#### DIE AUFGABEN
1: Wie viele Kilogramm Fleisch erhält man laut dem Text über Insekten als Proteinquelle aus 10 Kilogramm Futter bei Insekten?
2: Führe den Text über Insekten als Proteinquelle im Anschluss an seinen letzten Satz weiter.

#### UNTERSUCHTER TEXT
● ● ●

Warum?

Wenn man von Ressourcen- und Fleischverknappung spricht, trifft man schnell auf eine in Massen vorhandene, alternative Proteinquelle, welche in unserem Kulturkreis bisher nicht genutzt wird: dem Insekt. Ich halte Insekten für einen der tollsten unentdeckten Proteinlieferanten: fett- und cholesterinarm, dafür mit viel Kalzium und Eisen ausgestattet. Zucht, Ertrag, Abfall, Wasserverbrauch – der ökologische Fussabdruck von Insekten ist zehn Mal kleiner als der ökologische Fussabdruck von Kühen:

• In der Natur treten Insekten in Schwärmen/Massen auf. Somit kann man Insekten Massentierhaltung zumuten.

• Das Nahrung-Ertrags-Verhältnis von Insekten ist ergiebig. Aus 10 Kilogramm Futter erhält man gerade einmal ein Kilo Rindfleisch. Aus derselben Futtermenge erhält man bei Insekten neun Kilogramm Fleisch.

• Insekten sind bis auf 20 % essbar. 30 % vom Schwein, 35 % vom Huhn, 45 % vom Rind und 65 % vom Lamm sind nicht essbar, landet im Abfall.

● ● ●

#### DATENAUSZUG
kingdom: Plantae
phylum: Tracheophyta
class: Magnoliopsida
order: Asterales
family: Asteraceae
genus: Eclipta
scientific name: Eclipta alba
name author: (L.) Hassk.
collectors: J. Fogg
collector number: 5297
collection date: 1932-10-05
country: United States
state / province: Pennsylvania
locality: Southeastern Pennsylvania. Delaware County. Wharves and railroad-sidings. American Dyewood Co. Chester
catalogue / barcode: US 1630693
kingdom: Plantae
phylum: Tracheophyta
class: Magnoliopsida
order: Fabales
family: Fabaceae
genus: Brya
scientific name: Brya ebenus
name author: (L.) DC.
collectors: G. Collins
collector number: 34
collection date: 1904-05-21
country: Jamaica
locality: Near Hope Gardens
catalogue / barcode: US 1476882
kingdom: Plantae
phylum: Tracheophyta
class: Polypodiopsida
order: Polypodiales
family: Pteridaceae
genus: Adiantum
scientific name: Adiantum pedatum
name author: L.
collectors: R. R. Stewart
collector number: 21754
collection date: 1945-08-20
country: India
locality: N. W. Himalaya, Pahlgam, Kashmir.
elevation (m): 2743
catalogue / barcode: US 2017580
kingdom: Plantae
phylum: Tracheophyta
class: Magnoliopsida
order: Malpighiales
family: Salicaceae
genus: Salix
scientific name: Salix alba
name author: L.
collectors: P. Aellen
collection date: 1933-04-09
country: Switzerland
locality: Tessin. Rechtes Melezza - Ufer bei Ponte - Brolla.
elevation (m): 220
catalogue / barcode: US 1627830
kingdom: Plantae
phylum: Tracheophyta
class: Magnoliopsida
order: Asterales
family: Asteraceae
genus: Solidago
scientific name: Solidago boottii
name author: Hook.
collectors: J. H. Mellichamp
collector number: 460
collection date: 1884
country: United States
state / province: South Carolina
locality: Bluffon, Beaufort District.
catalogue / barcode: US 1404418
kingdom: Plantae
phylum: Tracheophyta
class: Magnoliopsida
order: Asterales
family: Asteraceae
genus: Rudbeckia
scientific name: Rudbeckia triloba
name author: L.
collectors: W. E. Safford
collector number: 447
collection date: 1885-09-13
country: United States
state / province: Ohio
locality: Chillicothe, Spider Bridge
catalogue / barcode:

● ● ●

#### ANTWORTEN IN REIHENFOLGE
1: Man erhält neun Kilogramm Fleisch.

2:
• Ein Insekt benötigt wenig Energie. Bis es verzehrt wird, verbraucht es 7 Megajoule. Das entspricht etwa der Energiemenge, die ein Frauenkörper pro Tag, bei völliger Ruhe, zur Aufrechterhaltung seiner Funktionen benötigt. Ein Rind verbraucht bis zum schlachtreifen Alter ca. 46 Megajoule.

• Insekten stellen eine ausgezeichnete Eiweissquelle dar. Sie sind sowohl reich an Mineralstoffen als auch an Vitaminen und sind vor allem cholesterin- sowie kalorienarm, da sie nur geringe Fettmengen enthalten. Insekten liefern genauso viel Eisen und Proteine wie die uns bekannten Fleischsorten. Insekten enthalten Ballaststoffe in Form von Chitin (aus dem Panzer).

Jedoch lässt sich mit rationalen Argumenten die Hauptproblematik des Themas nicht umgehen: der Ekel!